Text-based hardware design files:
:::::

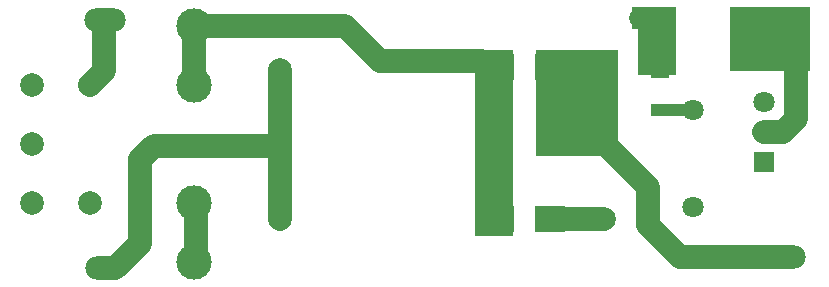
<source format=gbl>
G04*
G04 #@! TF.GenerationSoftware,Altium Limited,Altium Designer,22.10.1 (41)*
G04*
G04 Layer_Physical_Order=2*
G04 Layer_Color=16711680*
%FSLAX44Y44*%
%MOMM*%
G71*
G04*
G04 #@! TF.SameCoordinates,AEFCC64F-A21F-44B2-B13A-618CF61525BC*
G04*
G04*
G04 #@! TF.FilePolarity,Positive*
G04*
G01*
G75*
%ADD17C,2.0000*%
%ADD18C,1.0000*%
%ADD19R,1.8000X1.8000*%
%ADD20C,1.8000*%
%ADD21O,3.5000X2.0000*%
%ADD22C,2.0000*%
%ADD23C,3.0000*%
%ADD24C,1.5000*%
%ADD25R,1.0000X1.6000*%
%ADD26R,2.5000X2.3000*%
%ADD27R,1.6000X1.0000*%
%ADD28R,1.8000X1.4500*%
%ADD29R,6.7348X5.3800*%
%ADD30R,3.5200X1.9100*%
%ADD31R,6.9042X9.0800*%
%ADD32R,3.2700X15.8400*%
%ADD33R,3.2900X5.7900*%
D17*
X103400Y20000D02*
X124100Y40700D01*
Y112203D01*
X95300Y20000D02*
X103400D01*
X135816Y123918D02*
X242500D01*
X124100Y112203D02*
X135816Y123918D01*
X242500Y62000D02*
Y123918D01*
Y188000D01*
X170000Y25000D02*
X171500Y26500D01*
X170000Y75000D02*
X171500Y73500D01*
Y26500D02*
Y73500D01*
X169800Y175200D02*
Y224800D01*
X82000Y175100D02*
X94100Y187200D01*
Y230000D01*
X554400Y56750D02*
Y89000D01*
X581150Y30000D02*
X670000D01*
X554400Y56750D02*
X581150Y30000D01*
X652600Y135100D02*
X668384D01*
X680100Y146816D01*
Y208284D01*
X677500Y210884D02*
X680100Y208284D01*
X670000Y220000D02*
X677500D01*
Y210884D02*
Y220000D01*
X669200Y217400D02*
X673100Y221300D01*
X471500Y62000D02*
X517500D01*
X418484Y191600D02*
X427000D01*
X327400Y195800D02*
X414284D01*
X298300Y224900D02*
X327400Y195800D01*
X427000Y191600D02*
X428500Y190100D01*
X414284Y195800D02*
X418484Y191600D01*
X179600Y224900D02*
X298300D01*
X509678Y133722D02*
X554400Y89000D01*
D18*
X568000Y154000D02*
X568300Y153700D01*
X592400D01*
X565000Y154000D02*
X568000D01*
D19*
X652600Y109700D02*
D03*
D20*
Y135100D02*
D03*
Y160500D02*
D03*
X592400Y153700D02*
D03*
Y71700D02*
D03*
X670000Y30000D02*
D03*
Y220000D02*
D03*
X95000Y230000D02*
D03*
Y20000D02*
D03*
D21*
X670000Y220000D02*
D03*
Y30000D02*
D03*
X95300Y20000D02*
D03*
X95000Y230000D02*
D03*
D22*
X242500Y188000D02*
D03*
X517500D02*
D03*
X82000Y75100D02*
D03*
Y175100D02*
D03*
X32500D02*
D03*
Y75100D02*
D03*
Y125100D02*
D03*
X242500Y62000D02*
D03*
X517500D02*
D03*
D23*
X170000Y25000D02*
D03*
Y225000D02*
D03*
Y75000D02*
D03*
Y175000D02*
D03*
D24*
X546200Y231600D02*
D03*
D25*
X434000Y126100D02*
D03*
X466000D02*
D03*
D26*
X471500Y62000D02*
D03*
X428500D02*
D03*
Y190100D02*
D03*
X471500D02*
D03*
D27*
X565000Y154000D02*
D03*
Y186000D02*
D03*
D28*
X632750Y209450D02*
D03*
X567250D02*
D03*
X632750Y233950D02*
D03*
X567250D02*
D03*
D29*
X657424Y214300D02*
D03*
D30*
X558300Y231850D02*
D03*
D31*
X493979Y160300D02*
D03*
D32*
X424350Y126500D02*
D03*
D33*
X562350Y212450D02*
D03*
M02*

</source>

:::::

YOUR ASSIGNMENT
Every line in the records is to be retyped exactly as it stands; the pictures stay out.

REPLY TO THE TASK
<source format=gbl>
G04*
G04 #@! TF.GenerationSoftware,Altium Limited,Altium Designer,22.10.1 (41)*
G04*
G04 Layer_Physical_Order=2*
G04 Layer_Color=16711680*
%FSLAX44Y44*%
%MOMM*%
G71*
G04*
G04 #@! TF.SameCoordinates,AEFCC64F-A21F-44B2-B13A-618CF61525BC*
G04*
G04*
G04 #@! TF.FilePolarity,Positive*
G04*
G01*
G75*
%ADD17C,2.0000*%
%ADD18C,1.0000*%
%ADD19R,1.8000X1.8000*%
%ADD20C,1.8000*%
%ADD21O,3.5000X2.0000*%
%ADD22C,2.0000*%
%ADD23C,3.0000*%
%ADD24C,1.5000*%
%ADD25R,1.0000X1.6000*%
%ADD26R,2.5000X2.3000*%
%ADD27R,1.6000X1.0000*%
%ADD28R,1.8000X1.4500*%
%ADD29R,6.7348X5.3800*%
%ADD30R,3.5200X1.9100*%
%ADD31R,6.9042X9.0800*%
%ADD32R,3.2700X15.8400*%
%ADD33R,3.2900X5.7900*%
D17*
X103400Y20000D02*
X124100Y40700D01*
Y112203D01*
X95300Y20000D02*
X103400D01*
X135816Y123918D02*
X242500D01*
X124100Y112203D02*
X135816Y123918D01*
X242500Y62000D02*
Y123918D01*
Y188000D01*
X170000Y25000D02*
X171500Y26500D01*
X170000Y75000D02*
X171500Y73500D01*
Y26500D02*
Y73500D01*
X169800Y175200D02*
Y224800D01*
X82000Y175100D02*
X94100Y187200D01*
Y230000D01*
X554400Y56750D02*
Y89000D01*
X581150Y30000D02*
X670000D01*
X554400Y56750D02*
X581150Y30000D01*
X652600Y135100D02*
X668384D01*
X680100Y146816D01*
Y208284D01*
X677500Y210884D02*
X680100Y208284D01*
X670000Y220000D02*
X677500D01*
Y210884D02*
Y220000D01*
X669200Y217400D02*
X673100Y221300D01*
X471500Y62000D02*
X517500D01*
X418484Y191600D02*
X427000D01*
X327400Y195800D02*
X414284D01*
X298300Y224900D02*
X327400Y195800D01*
X427000Y191600D02*
X428500Y190100D01*
X414284Y195800D02*
X418484Y191600D01*
X179600Y224900D02*
X298300D01*
X509678Y133722D02*
X554400Y89000D01*
D18*
X568000Y154000D02*
X568300Y153700D01*
X592400D01*
X565000Y154000D02*
X568000D01*
D19*
X652600Y109700D02*
D03*
D20*
Y135100D02*
D03*
Y160500D02*
D03*
X592400Y153700D02*
D03*
Y71700D02*
D03*
X670000Y30000D02*
D03*
Y220000D02*
D03*
X95000Y230000D02*
D03*
Y20000D02*
D03*
D21*
X670000Y220000D02*
D03*
Y30000D02*
D03*
X95300Y20000D02*
D03*
X95000Y230000D02*
D03*
D22*
X242500Y188000D02*
D03*
X517500D02*
D03*
X82000Y75100D02*
D03*
Y175100D02*
D03*
X32500D02*
D03*
Y75100D02*
D03*
Y125100D02*
D03*
X242500Y62000D02*
D03*
X517500D02*
D03*
D23*
X170000Y25000D02*
D03*
Y225000D02*
D03*
Y75000D02*
D03*
Y175000D02*
D03*
D24*
X546200Y231600D02*
D03*
D25*
X434000Y126100D02*
D03*
X466000D02*
D03*
D26*
X471500Y62000D02*
D03*
X428500D02*
D03*
Y190100D02*
D03*
X471500D02*
D03*
D27*
X565000Y154000D02*
D03*
Y186000D02*
D03*
D28*
X632750Y209450D02*
D03*
X567250D02*
D03*
X632750Y233950D02*
D03*
X567250D02*
D03*
D29*
X657424Y214300D02*
D03*
D30*
X558300Y231850D02*
D03*
D31*
X493979Y160300D02*
D03*
D32*
X424350Y126500D02*
D03*
D33*
X562350Y212450D02*
D03*
M02*

</source>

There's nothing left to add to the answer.